I think run_time_ns has its own value as a simple monitoring framework. We can
use it in tools like top (and variations). It will be easier for these tools to
adopt run_time_ns than using fentry/fexit.

Agree that this is easier; I presume there is no such official integration today
in tools like top, right, or is there anything planned?

Yes, we do want more supports in different tools to increase the visibility.
Here is the effort for atop: https://github.com/Atoptool/atop/pull/88 .
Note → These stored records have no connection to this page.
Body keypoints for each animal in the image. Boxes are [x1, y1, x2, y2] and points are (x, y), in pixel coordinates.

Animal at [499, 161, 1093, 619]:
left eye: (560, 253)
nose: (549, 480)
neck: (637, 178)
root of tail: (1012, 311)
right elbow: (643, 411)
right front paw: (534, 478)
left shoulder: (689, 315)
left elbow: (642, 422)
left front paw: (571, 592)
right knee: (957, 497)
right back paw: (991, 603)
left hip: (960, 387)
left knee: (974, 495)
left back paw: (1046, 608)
I wasn't pushing push hard on this one mostly because the sysctl interface requires
a user space "owner".

On the other hand, in long term, we may include a few fentry/fexit based programs
in the kernel binary (or the rpm), so that these tools can use them easily. At
that time, we can fully deprecate run_time_ns. Maybe this is not too far away?
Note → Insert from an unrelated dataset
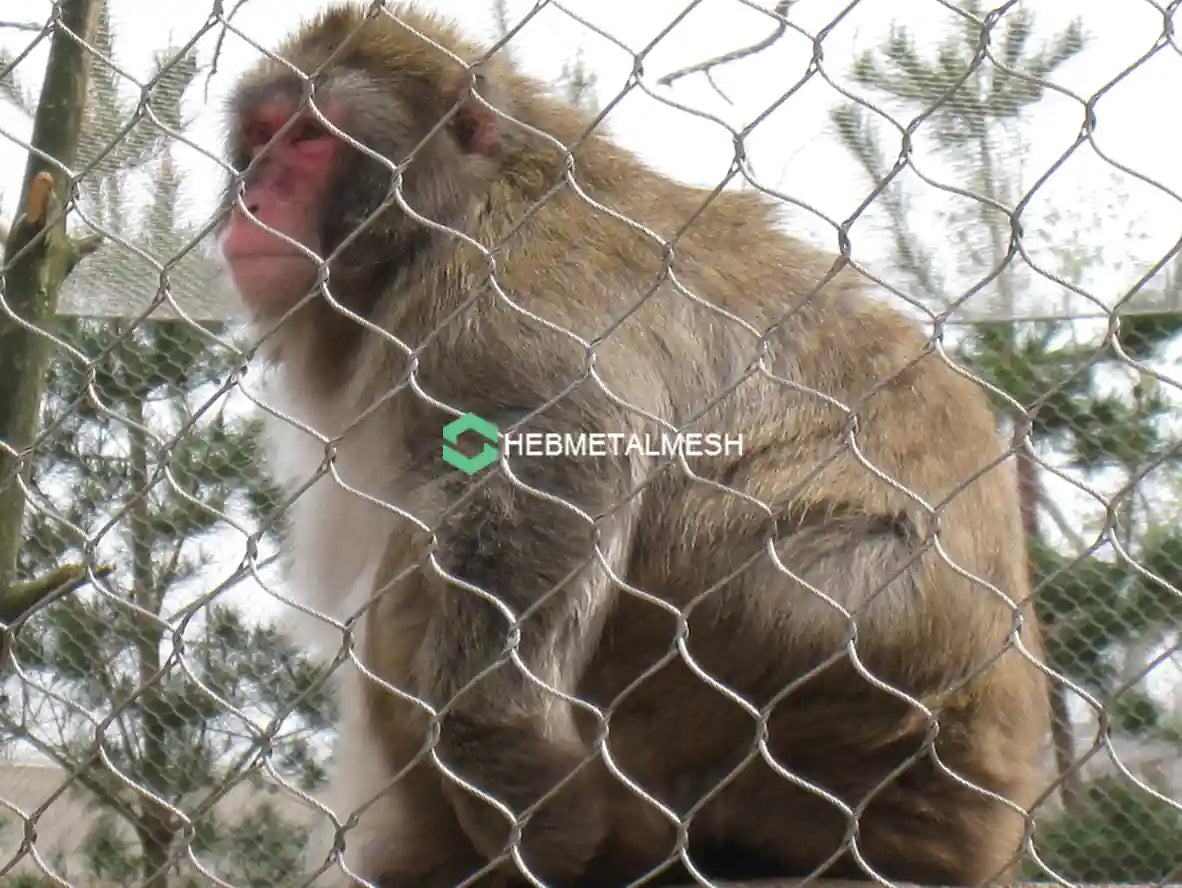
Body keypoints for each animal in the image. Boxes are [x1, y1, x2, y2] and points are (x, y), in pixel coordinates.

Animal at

Did you check how feasible it is to have something like `bpftool prog profile top`
which then enables fentry/fexit for /all/ existing BPF programs in the system? It
could then sort the sample interval by run_cnt, cycles, cache misses, aggregated
runtime, etc in a top-like output. Wdyt?

I wonder whether we can achieve this with one bpf prog (or a trampoline) that covers
all BPF programs, like a trampoline inside __BPF_PROG_RUN()?
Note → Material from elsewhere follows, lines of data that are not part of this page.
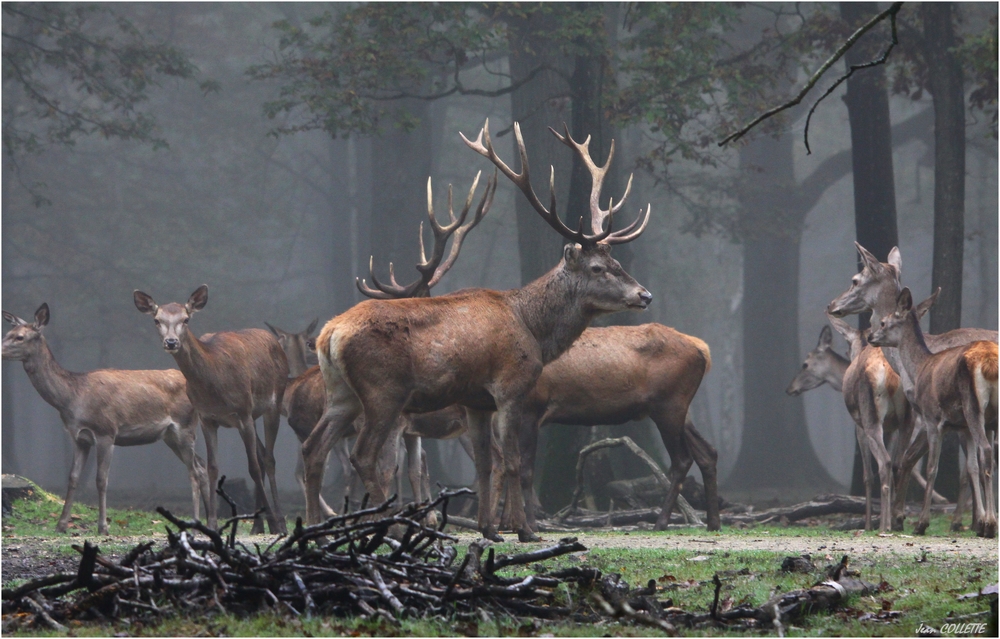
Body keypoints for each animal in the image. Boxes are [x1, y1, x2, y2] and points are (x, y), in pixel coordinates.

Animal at [2, 304, 211, 536]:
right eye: (7, 333)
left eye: (19, 337)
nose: (0, 350)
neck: (72, 397)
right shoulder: (79, 438)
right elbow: (73, 477)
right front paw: (61, 525)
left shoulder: (106, 431)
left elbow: (101, 479)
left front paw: (103, 527)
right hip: (170, 436)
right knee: (201, 466)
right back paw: (210, 523)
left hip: (185, 426)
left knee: (194, 471)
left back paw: (195, 524)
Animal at [135, 284, 290, 536]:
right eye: (157, 320)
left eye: (186, 319)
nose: (171, 342)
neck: (215, 384)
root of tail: (277, 342)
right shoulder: (208, 418)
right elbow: (212, 468)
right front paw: (213, 524)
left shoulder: (242, 412)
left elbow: (253, 468)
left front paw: (275, 524)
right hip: (252, 415)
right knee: (261, 453)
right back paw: (257, 525)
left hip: (272, 403)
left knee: (267, 459)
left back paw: (279, 522)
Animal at [308, 120, 652, 540]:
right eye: (598, 268)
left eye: (617, 262)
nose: (645, 294)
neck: (533, 328)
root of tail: (329, 335)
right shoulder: (511, 386)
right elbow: (515, 462)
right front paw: (525, 530)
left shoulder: (475, 401)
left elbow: (486, 465)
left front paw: (490, 529)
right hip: (383, 392)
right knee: (363, 456)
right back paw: (386, 527)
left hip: (341, 394)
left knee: (314, 448)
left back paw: (314, 525)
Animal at [872, 290, 996, 540]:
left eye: (884, 322)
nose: (871, 336)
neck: (921, 366)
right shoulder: (964, 427)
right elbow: (972, 467)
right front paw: (977, 521)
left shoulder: (933, 419)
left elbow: (931, 468)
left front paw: (921, 523)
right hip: (989, 416)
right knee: (989, 458)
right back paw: (989, 523)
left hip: (973, 407)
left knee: (987, 451)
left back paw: (989, 526)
For long term direction, I think we could compare two different approaches: add new
tools (like bpftool prog profile top) vs. add BPF support to existing tools. The
first approach is easier. The latter approach would show BPF information to users
who are not expecting BPF programs in the systems. For many sysadmins, seeing BPF
programs in top/ps, and controlling them via kill is more natural than learning
bpftool. What's your thought on this?

More thoughts on this.

If we have a special trampoline that attach to all BPF programs at once, we really
don't need the run_time_ns stats anymore. Eventually, tools that monitor BPF
programs will depend on libbpf, so using fentry/fexit to monitor BPF programs doesn't
introduce extra dependency. I guess we also need a way to include BPF program in
libbpf.

To summarize this plan, we need:

1) A global trampoline that attaches to all BPF programs at once;

Overall sounds good, I think the `at once` part might be tricky, at least it would
need to patch one prog after another, each prog also needs to store its own metrics
somewhere for later collection. The start-to-sample could be a shared global var (aka
shared map between all the programs) which would flip the switch though.

2) Embed fentry/fexit program in libbpf, which will be used by tools for monitoring;
3) BPF helpers to read time, which replaces current run_time_ns.

Does this look reasonable?

Thanks,
Song